● **To-do item**: In the listing, copy out the lines without any changes, starting with the line that contains "Recomendadas" and going on through the line that contains "Cuáles son las plantas que".

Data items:
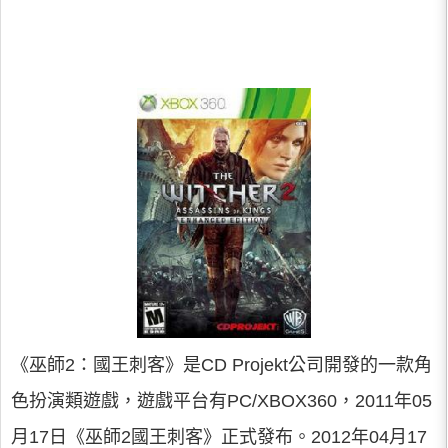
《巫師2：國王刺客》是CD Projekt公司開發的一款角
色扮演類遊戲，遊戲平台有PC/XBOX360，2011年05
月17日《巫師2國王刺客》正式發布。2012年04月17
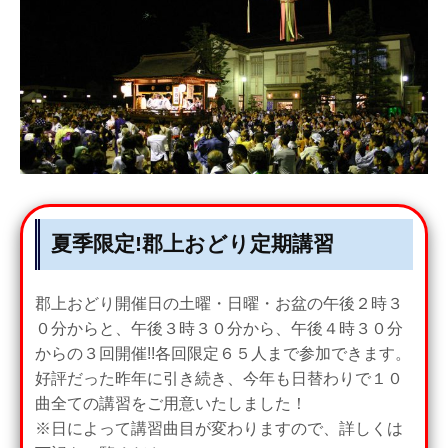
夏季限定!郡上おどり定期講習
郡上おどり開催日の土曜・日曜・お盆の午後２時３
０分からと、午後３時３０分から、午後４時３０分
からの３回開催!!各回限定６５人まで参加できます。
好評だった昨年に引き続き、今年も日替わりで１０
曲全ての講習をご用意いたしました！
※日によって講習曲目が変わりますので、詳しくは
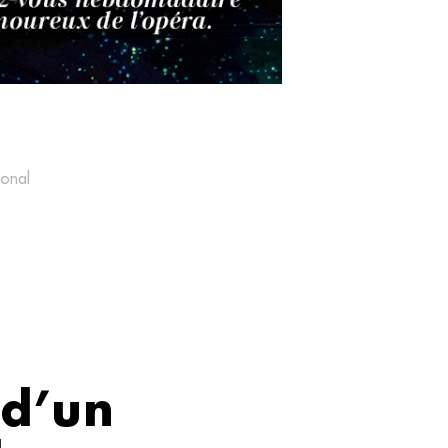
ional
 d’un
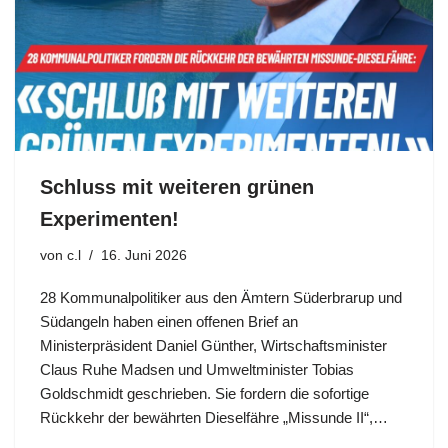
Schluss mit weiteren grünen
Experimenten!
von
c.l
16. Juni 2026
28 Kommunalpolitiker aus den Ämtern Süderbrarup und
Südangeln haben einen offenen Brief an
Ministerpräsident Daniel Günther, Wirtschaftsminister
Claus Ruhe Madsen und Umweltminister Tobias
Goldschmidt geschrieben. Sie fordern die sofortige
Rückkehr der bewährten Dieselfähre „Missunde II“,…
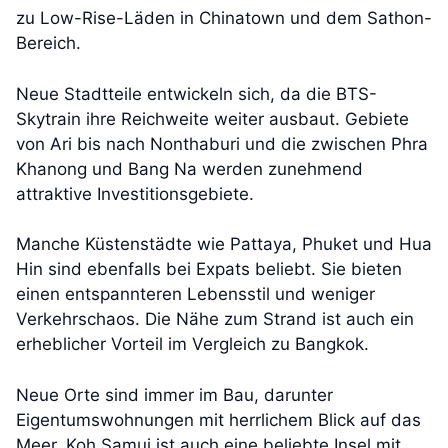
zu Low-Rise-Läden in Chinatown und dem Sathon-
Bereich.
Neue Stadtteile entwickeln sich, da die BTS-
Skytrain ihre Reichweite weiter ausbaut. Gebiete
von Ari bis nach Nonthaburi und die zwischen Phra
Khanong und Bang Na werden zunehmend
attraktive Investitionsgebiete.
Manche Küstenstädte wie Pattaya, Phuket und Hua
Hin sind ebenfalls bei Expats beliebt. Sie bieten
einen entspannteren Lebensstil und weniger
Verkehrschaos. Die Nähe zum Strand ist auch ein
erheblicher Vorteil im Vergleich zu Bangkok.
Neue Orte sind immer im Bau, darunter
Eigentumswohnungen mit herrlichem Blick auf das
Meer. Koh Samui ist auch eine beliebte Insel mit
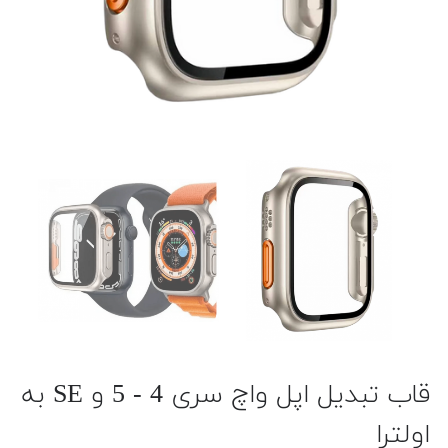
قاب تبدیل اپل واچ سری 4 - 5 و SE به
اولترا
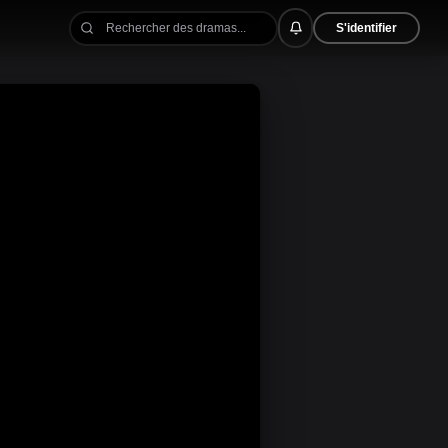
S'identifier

...

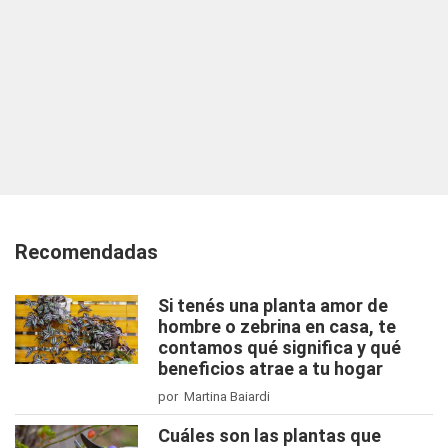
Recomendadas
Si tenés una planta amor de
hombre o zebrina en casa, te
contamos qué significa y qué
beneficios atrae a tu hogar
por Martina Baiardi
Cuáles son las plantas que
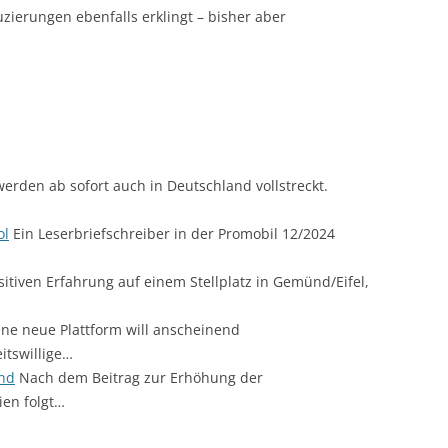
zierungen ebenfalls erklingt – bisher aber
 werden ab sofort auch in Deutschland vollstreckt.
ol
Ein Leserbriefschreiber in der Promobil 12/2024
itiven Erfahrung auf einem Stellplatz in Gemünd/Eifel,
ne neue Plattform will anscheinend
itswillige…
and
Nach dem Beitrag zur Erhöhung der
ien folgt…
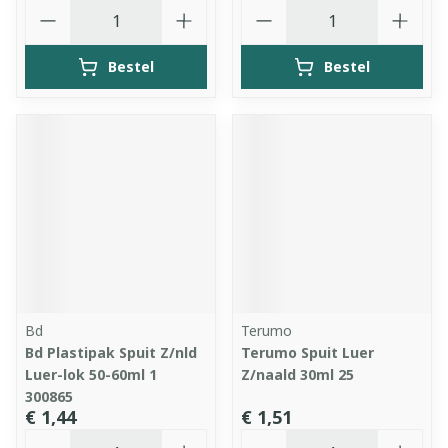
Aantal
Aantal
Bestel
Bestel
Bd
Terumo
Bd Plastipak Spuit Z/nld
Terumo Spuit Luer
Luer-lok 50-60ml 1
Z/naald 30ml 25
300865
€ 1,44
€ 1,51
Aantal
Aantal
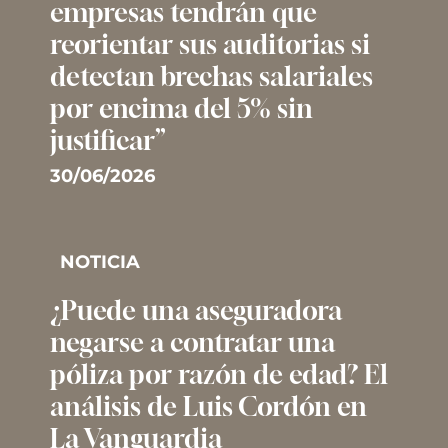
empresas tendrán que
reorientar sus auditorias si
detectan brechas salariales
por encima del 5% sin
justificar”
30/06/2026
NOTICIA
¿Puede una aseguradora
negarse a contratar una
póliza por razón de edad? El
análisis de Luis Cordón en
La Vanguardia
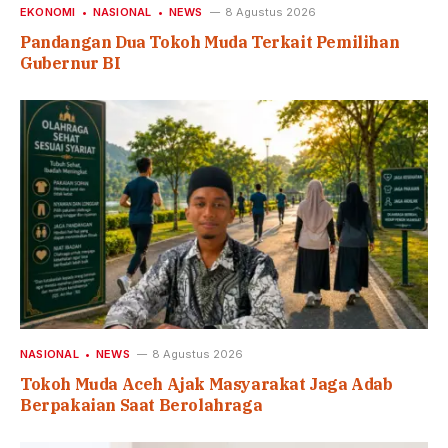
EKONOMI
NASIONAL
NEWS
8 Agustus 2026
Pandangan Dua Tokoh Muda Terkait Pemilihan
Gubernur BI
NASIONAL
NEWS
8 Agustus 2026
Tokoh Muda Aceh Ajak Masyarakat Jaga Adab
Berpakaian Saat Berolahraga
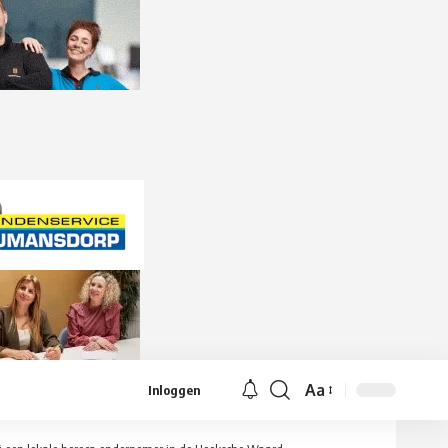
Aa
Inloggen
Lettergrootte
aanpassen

--

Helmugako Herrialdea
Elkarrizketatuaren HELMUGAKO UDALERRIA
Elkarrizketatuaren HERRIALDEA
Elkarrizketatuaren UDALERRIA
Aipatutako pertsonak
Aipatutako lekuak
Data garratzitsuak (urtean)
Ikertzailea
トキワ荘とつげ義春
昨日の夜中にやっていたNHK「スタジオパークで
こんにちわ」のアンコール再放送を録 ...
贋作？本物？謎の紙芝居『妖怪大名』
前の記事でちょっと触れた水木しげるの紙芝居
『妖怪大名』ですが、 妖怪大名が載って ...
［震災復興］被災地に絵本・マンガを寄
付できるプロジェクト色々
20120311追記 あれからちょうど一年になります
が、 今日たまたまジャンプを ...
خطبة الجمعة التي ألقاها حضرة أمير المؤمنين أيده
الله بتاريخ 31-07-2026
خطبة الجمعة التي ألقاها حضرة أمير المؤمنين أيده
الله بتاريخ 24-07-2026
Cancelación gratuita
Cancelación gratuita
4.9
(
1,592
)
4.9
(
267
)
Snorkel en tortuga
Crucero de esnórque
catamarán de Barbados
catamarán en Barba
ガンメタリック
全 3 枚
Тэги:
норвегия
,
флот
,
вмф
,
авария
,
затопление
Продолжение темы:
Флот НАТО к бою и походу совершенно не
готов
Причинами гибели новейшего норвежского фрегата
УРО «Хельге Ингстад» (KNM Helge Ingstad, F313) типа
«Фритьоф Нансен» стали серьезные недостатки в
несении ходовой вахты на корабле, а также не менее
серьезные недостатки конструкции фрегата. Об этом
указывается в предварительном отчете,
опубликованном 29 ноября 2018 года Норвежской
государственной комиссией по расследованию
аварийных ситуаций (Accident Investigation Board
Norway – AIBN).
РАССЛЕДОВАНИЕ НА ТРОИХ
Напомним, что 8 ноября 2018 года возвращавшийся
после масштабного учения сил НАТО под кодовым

● **Answer space**:
Recomendadas
Si tenés una planta amor de
hombre o zebrina en casa, te
contamos qué significa y qué
beneficios atrae a tu hogar
por Martina Baiardi
Cuáles son las plantas que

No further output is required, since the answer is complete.